We are quite a small team, internally we are about 20. Including freelancers, so it isn’t a big company. It feels more like a family, which I really love.
Who’s the best fashion designer to you? Now, and in the past?
I feel like there’s different people for different reasons. Sometimes I look at someone because they’re amazing in a business sense. Sometimes I admire them creatively because they have really figured out their own style. For example, there is something really special about Margiela because he did what he did and he did it for his aesthetic, it’s his. Vivienne as well, her clothes are more than just fashion, they’re a youth culture. And for example, punk obviously influenced so many other designers after.
What do you like to do when you’re not designing? What are your hobbies?
I love travelling to new places and cultures. It inspires my clothes but also sometimes I want to switch off. A couple of years ago I went to Ethiopia, I did a project there actually, but it is such an interesting place. I went two years ago to Oman and absolutely adored it. I love finding out how other people live.
And where does your inspiration for your designs come from?
From various places. It can come from friends. Often gut instinct is the starting point. I have an idea of how I want the woman to look like. Then I look at various references – for example English countryside, or an artist. A couple of years ago I did something based on Martin Parr’s photography. But every season is different.
Personally I liked how your AW/16 collection – both men and women – looked almost like it was inspired by fantasy. Both fantastical and practical?
I like to play with this sometimes. For my SS/16 collection I imagined a girl standing in the desert and then suddenly it rains and the land starts to flower, and it’s kind of like a little story that I create and then the whole collection is based around that.
What does your working day look like?
I go to work about 8/8:30 and the first few hours I do the business side, the bank, the administration – well, I try to do that – then I go into various design meetings for the the womens, the mens, the knitwear and so on. Then I check production. 80% of the business is design- and product-led, finding new techniques and so on.
What’s the most stressful part of your job?

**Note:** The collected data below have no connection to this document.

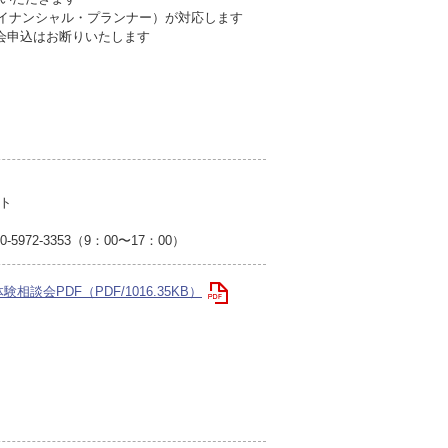
ァイナンシャル・プランナー）が対応します
会申込はお断りいたします
ト
2-3353（9：00〜17：00）
談会PDF（PDF/1016.35KB）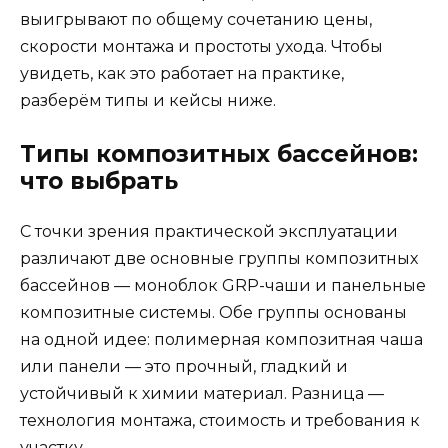
выигрывают по общему сочетанию цены,
скорости монтажа и простоты ухода. Чтобы
увидеть, как это работает на практике,
разберём типы и кейсы ниже.
Типы композитных бассейнов:
что выбрать
С точки зрения практической эксплуатации
различают две основные группы композитных
бассейнов — моноблок GRP-чаши и панельные
композитные системы. Обе группы основаны
на одной идее: полимерная композитная чаша
или панели — это прочный, гладкий и
устойчивый к химии материал. Разница —
технология монтажа, стоимость и требования к
участку.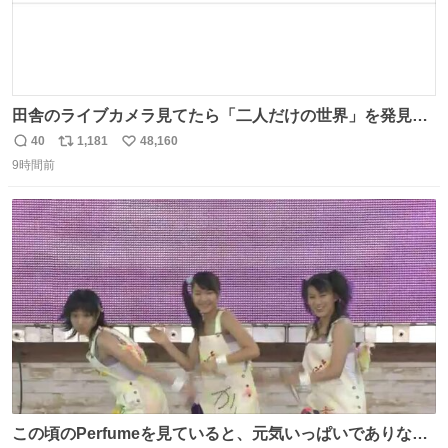
田舎のライブカメラ見てたら「二人だけの世界」を発見し
た
40
1,181
48,160
返
リ
い
9時間前
信
ポ
い
数
ス
ね
ト
数
数
この頃のPerfumeを見ていると、元気いっぱいでありなが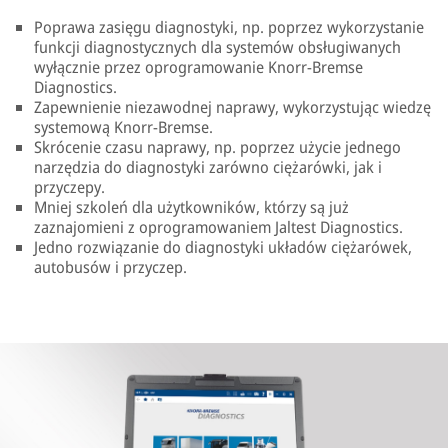
Poprawa zasięgu diagnostyki, np. poprzez wykorzystanie
funkcji diagnostycznych dla systemów obsługiwanych
wyłącznie przez oprogramowanie Knorr-Bremse
Diagnostics.
Zapewnienie niezawodnej naprawy, wykorzystując wiedzę
systemową Knorr-Bremse.
Skrócenie czasu naprawy, np. poprzez użycie jednego
narzędzia do diagnostyki zarówno ciężarówki, jak i
przyczepy.
Mniej szkoleń dla użytkowników, którzy są już
zaznajomieni z oprogramowaniem Jaltest Diagnostics.
Jedno rozwiązanie do diagnostyki układów ciężarówek,
autobusów i przyczep.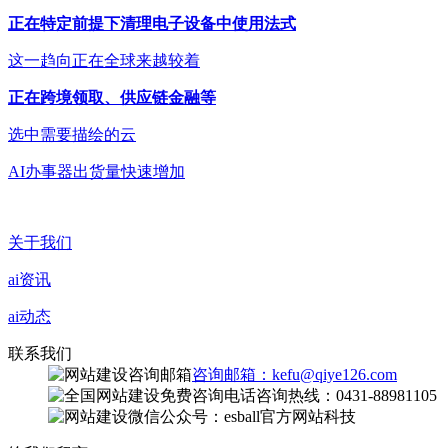
正在特定前提下清理电子设备中使用法式
这一趋向正在全球来越较着
正在跨境领取、供应链金融等
选中需要描绘的云
AI办事器出货量快速增加
关于我们
ai资讯
ai动态
联系我们
咨询邮箱：kefu@qiye126.com
咨询热线：0431-88981105
微信公众号：esball官方网站科技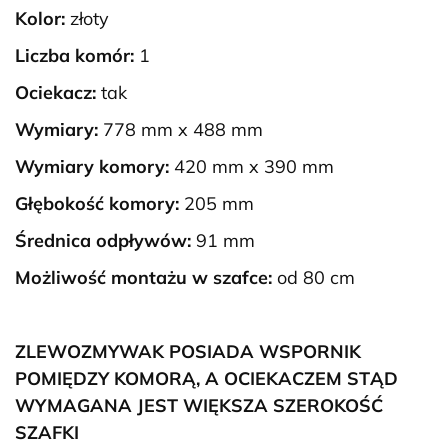
Kolor:
złoty
Liczba komór:
1
Ociekacz:
tak
Wymiary:
778 mm x 488 mm
Wymiary komory:
420 mm x 390 mm
Głębokość komory:
205 mm
Średnica odpływów:
91 mm
Możliwość montażu w szafce:
od 80 cm
ZLEWOZMYWAK POSIADA WSPORNIK
POMIĘDZY KOMORĄ, A OCIEKACZEM STĄD
WYMAGANA JEST WIĘKSZA SZEROKOŚĆ
SZAFKI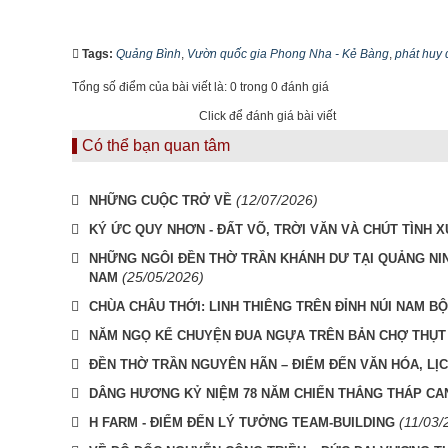
Tags:
Quảng Bình
,
Vườn quốc gia Phong Nha - Kẻ Bàng
,
phát huy 
Tổng số điểm của bài viết là: 0 trong 0 đánh giá
Click để đánh giá bài viết
Có thể bạn quan tâm
(12/07/2026)
NHỮNG CUỘC TRỞ VỀ
KÝ ỨC QUY NHƠN - ĐẤT VÕ, TRỜI VĂN VÀ CHÚT TÌNH X
NHỮNG NGÔI ĐỀN THỜ TRẦN KHÁNH DƯ TẠI QUẢNG NIN
(25/05/2026)
NAM
CHÙA CHÂU THỚI: LINH THIÊNG TRÊN ĐỈNH NÚI NAM BỘ
NĂM NGỌ KỂ CHUYỆN ĐUA NGỰA TRÊN BẢN CHỢ THỤT
ĐỀN THỜ TRẦN NGUYÊN HÃN – ĐIỂM ĐẾN VĂN HÓA, LỊC
DÂNG HƯƠNG KỶ NIỆM 78 NĂM CHIẾN THẮNG THÁP CA
(11/03/
H FARM - ĐIỂM ĐẾN LÝ TƯỞNG TEAM-BUILDING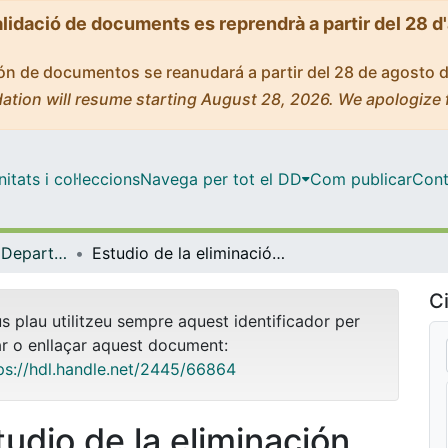
alidació de documents es reprendrà a partir del 28 d
ción de documentos se reanudará a partir del 28 de agosto 
ation will resume starting August 28, 2026. We apologize 
tats i col·leccions
Navega per tot el DD
Com publicar
Cont
Tesis Doctorals - Departament - Enginyeria Química
Estudio de la eliminación de contaminantes emergentes en aguas mediante Procesos de Oxidación Avanzados
Ci
us plau utilitzeu sempre aquest identificador per
ar o enllaçar aquest document:
ps://hdl.handle.net/2445/66864
tudio de la eliminación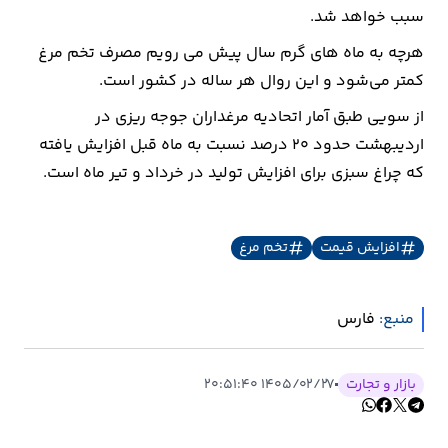
سبب خواهد شد.
ارتباطات
هرچه به ماه های گرم سال پیش می رویم مصرف تخم مرغ
کمتر می‌شود و این روال هر ساله در کشور است.
خودرو
از سویی طبق آمار اتحادیه مرغداران جوجه ریزی در
اردیبهشت حدود ۲۰ درصد نسبت به ماه قبل افزایش یافته
عمومی
که چراغ سبزی برای افزایش تولید در خرداد و تیر ماه است.
نوتیف
شناور
افزایش قیمت
تخم مرغ
منبع:
فارس
بازار و تجارت
۱۴۰۵/۰۲/۲۷ ۲۰:۵۱:۴۰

I find time pressure the most stressful part. We do four womenswear collections and two menswear collections so literally every two months I have to produce a new collection, so it’s always deadline after deadline after deadline, which is really quite exhausting because you cannot be late. You have to develop new things and all the development take so long. But I do thrive off it, because it makes you come up with new ideas and work really hard. Already I’m working on Autumn/Winter next year. So I’m finishing SS/17 and also working on knitwear. Last night I was working at 1am on knitwear.
What inspired you to become a designer?
I was a drive in me. I can’t remember too much from when I was young but my Aunt’s sister, she had a studio where she made things for my Grandma. And she made her dresses and I was fascinated by them, looking at everything.
What do you think the high point of your career is?
You know what is really amazing? When incredible girls wear the things I design. Beyoncé was wearing something, Madonna, Rihanna. It’s amazing to see that. And now we’re developing a dress for the Emmy’s for Maisie Williams.
If you weren’t a designer what would you be doing instead?
I’ve always loved architecture. I could definitely be an architect. That or work with space. I love everything to do with stars.
What art movements do you admire, if any, and which artists?
I love Pop Art, I’m quite graphic. But I also like Picasso.
What’s next for you?
Just to continue being excited by things. And rather than thinking that my company has to be this or this, I just want to continue doing what I love and doing it well. Being really creative is important in an environment which is quite technical. I want to be able to explore and develop.